Em seu livro “Meu Passado me Perdoa: Memórias de uma Vida Novelesca”, o veterano autor expôs detalhes de sua experiência como escritor na TV Globo. Uma das revelações chocantes é que, além de atuarem, alguns artistas também vendiam drogas nos bastidores das produções.
Aguinaldo relatou um episódio ocorrido durante as gravações da minissérie “Bandidos da Falange” (1983), que retratava a criação e os desdobramentos de uma facção. A atriz Betty Faria, que interpretava Marluce, precisou entrar em contato com o autor para evitar gravar uma cena com um ator que também era conhecido por traficar drogas no meio artístico.
Segundo o ex-autor, havia figuras que, embora oficialmente fossem atores, também poderiam ser chamadas de traficantes, sendo agregadas ao elenco das produções para fornecer drogas aos demais.

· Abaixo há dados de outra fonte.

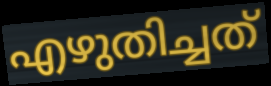
എഴുതിച്ചത്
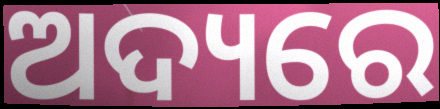
ଅଦ୍ୟରେ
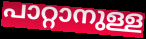
പാറ്റാനുള്ള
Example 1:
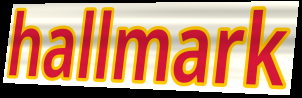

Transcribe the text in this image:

hallmark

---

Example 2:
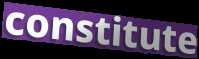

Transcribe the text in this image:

constitute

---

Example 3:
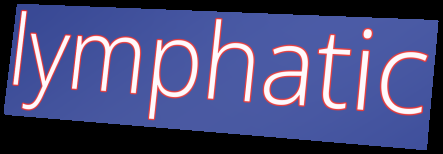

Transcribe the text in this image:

lymphatic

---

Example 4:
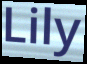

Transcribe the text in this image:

Lily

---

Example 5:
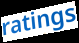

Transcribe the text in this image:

ratings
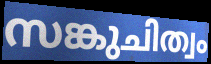
സങ്കുചിത്വം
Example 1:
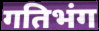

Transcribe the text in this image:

गतिभंग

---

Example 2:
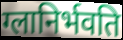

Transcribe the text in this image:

ग्लानिर्भवति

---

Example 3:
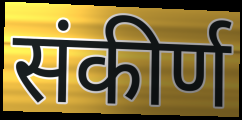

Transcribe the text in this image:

संकीर्ण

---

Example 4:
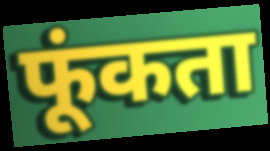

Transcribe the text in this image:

फूंकता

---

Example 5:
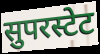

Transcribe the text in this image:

सुपरस्टेट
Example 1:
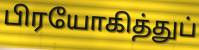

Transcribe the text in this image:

பிரயோகித்துப்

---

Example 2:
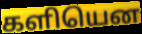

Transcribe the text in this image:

களியென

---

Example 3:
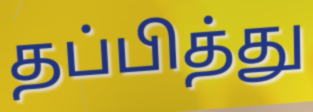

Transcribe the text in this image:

தப்பித்து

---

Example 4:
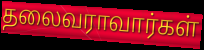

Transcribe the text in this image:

தலைவராவார்கள்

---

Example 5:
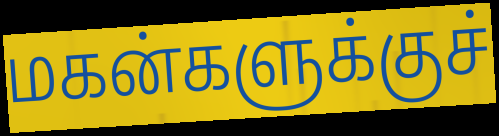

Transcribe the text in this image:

மகன்களுக்குச்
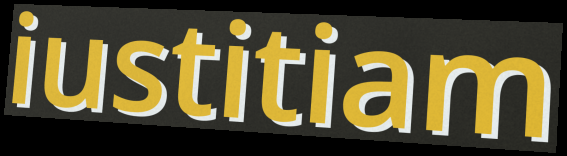
iustitiam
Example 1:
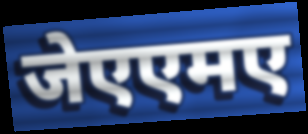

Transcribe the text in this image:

जेएएमए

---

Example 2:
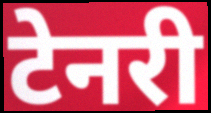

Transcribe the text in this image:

टेनरी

“É um fato notório que naquela época havia um consumo de drogas exagerado em boa parte do meio artístico. E Betty vivenciara experiências marcantes nesse terreno. Então, havia figuras que, embora oficialmente fossem atores, também se poderia chamar de traficantes, as quais eram agregadas ao elenco das produções para prover os demais do que fosse necessário nesse terreno”, revelou.
Na cena em questão, esse ator faria uma entidade que apareceria para a personagem de Betty Faria em um cemitério. A atriz se recusou a gravar a cena, alegando ser “barra-pesada demais”. Aguinaldo Silva entrou em contato com o diretor da minissérie, que prontamente substituiu o ator por outro, sem questionamentos. (Revista Oeste)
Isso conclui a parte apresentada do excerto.